_Prompt_
In the entries below, copy verbatim every line from the line with "Page size: 1500x1125." through the line with "title Темы [70, 43, 1241, 147]", including both of those lines.

_Information provided_
_ _ _ _ _ _ _
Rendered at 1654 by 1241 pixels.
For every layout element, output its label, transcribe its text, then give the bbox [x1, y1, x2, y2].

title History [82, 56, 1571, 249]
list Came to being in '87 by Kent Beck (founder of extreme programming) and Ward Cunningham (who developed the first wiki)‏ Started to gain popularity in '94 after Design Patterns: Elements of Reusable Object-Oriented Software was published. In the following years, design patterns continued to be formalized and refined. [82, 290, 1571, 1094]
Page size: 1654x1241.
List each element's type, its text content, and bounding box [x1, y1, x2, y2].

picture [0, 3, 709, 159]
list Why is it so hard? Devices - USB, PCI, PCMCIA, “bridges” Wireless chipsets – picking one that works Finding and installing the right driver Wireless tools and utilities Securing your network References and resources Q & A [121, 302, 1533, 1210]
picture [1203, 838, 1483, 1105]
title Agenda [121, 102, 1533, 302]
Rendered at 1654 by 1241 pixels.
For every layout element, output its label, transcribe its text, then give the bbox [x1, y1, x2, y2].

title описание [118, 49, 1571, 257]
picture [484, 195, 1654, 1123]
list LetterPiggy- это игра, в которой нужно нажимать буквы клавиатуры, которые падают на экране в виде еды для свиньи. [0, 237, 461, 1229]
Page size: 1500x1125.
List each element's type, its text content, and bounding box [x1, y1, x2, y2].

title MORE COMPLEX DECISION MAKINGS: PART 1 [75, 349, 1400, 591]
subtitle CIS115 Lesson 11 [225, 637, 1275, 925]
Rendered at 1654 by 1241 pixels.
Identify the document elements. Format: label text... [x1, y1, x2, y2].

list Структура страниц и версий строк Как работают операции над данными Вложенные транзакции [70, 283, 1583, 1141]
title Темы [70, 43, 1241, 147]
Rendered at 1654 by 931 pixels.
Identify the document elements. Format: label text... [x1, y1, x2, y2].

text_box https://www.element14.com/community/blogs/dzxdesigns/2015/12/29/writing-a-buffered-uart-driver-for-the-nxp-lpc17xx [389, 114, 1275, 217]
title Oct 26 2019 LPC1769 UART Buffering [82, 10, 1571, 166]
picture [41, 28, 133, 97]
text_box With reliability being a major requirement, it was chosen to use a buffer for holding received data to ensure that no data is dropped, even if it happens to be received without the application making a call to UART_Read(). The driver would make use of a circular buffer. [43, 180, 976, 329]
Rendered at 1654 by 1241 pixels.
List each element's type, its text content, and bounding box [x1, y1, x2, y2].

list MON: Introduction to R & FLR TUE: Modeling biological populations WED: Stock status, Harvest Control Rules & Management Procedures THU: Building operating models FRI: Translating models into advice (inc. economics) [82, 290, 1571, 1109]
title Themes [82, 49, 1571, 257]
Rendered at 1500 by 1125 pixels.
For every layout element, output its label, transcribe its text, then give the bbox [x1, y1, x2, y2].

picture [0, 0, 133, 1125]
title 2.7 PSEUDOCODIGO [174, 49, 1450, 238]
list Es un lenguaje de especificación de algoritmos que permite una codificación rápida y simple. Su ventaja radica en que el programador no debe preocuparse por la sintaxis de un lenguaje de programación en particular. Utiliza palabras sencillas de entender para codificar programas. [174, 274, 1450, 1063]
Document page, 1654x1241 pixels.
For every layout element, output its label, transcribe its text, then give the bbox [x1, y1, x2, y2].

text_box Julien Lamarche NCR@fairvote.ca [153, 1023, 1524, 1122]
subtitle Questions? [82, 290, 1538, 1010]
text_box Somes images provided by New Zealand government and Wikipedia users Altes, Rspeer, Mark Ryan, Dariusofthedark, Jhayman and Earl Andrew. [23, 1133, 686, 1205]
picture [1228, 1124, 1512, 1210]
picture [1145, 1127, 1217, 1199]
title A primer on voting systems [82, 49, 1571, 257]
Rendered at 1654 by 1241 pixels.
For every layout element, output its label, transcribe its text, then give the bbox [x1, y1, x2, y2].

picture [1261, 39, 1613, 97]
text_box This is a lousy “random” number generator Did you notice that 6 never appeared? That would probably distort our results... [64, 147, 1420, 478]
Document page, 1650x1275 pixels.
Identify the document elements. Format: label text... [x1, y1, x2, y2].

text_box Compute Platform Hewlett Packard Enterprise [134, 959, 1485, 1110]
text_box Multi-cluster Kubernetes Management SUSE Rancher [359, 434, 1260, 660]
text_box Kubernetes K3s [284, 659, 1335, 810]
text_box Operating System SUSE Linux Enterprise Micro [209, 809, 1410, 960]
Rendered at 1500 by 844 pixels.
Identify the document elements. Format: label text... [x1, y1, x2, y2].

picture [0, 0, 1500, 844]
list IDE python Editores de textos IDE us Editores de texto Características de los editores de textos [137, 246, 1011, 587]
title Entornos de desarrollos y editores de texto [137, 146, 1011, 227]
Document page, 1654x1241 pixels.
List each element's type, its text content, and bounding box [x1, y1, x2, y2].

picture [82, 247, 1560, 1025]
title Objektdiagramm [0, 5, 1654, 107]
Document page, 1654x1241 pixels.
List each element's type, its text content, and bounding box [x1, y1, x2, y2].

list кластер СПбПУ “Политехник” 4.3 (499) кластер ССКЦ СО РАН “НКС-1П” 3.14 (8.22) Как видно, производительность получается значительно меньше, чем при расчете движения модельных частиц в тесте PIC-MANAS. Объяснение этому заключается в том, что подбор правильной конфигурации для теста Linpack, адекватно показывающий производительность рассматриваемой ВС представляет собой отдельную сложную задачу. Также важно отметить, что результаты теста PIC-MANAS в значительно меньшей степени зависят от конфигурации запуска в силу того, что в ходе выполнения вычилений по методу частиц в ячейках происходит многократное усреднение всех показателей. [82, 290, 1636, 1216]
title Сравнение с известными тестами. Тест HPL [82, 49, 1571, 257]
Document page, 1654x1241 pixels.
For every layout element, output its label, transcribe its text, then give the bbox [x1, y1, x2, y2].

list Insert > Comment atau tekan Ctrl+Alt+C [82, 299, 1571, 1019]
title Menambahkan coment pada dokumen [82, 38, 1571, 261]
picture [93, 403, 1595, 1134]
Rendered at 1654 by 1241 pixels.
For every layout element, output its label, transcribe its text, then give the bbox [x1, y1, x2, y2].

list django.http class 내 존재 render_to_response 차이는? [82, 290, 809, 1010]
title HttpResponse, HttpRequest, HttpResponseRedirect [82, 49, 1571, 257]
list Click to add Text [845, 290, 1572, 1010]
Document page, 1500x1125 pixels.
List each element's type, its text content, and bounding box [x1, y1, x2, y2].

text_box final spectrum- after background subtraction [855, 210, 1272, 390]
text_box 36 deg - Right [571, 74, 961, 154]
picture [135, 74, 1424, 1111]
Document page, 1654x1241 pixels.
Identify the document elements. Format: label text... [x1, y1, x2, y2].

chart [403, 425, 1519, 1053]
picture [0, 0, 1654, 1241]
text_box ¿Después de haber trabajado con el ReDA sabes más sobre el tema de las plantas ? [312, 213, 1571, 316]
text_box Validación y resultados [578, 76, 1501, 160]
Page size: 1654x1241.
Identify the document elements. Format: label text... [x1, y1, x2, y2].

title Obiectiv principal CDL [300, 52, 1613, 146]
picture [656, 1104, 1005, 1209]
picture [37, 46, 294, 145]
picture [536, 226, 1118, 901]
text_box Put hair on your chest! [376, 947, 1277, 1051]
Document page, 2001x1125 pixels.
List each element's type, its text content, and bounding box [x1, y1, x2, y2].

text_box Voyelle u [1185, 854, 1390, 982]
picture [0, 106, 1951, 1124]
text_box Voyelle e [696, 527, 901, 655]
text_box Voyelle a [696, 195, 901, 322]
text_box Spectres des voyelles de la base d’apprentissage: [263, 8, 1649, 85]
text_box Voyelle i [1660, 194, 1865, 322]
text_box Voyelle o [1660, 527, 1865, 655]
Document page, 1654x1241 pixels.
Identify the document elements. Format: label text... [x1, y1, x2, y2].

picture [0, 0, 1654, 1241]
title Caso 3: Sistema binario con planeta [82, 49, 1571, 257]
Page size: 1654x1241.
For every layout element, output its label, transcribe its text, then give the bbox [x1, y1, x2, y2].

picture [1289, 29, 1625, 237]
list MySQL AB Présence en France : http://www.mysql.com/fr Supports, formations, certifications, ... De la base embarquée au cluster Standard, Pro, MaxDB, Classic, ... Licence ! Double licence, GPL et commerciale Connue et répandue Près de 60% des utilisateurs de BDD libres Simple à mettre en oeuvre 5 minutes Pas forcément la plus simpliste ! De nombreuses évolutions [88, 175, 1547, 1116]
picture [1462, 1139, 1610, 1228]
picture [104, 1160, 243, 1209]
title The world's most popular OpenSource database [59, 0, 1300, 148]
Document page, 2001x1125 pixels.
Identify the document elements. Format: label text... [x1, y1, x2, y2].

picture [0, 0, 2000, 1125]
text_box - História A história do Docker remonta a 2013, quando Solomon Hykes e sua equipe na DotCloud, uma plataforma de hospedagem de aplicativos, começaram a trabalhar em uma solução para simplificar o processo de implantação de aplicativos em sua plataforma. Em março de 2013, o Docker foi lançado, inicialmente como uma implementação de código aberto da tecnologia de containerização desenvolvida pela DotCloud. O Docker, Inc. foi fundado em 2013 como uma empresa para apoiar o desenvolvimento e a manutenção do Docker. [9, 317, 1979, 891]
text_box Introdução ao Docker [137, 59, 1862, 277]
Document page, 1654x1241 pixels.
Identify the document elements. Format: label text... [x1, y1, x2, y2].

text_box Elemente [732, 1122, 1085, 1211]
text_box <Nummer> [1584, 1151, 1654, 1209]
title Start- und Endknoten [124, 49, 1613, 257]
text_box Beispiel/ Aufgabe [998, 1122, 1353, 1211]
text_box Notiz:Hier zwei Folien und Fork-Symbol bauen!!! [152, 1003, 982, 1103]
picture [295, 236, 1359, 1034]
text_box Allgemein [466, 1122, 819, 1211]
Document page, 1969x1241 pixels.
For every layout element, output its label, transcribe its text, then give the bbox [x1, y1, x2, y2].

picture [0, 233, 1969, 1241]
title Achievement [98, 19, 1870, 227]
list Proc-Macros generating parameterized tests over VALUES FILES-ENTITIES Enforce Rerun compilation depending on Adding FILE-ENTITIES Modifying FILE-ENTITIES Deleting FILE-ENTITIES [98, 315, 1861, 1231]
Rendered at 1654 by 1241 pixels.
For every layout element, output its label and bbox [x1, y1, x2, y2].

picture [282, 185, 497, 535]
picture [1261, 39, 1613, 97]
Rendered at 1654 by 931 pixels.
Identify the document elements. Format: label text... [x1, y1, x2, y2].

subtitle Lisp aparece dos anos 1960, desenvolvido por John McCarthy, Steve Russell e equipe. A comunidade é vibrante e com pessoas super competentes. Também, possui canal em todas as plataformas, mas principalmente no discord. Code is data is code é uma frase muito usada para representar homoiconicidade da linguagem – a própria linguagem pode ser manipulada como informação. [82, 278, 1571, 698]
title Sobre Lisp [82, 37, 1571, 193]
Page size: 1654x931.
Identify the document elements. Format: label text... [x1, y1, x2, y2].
_ _ _ _ _ _ _
_Answer for this exercise_
Page size: 1500x1125.
List each element's type, its text content, and bounding box [x1, y1, x2, y2].

title MORE COMPLEX DECISION MAKINGS: PART 1 [75, 349, 1400, 591]
subtitle CIS115 Lesson 11 [225, 637, 1275, 925]
Rendered at 1654 by 1241 pixels.
Identify the document elements. Format: label text... [x1, y1, x2, y2].

list Структура страниц и версий строк Как работают операции над данными Вложенные транзакции [70, 283, 1583, 1141]
title Темы [70, 43, 1241, 147]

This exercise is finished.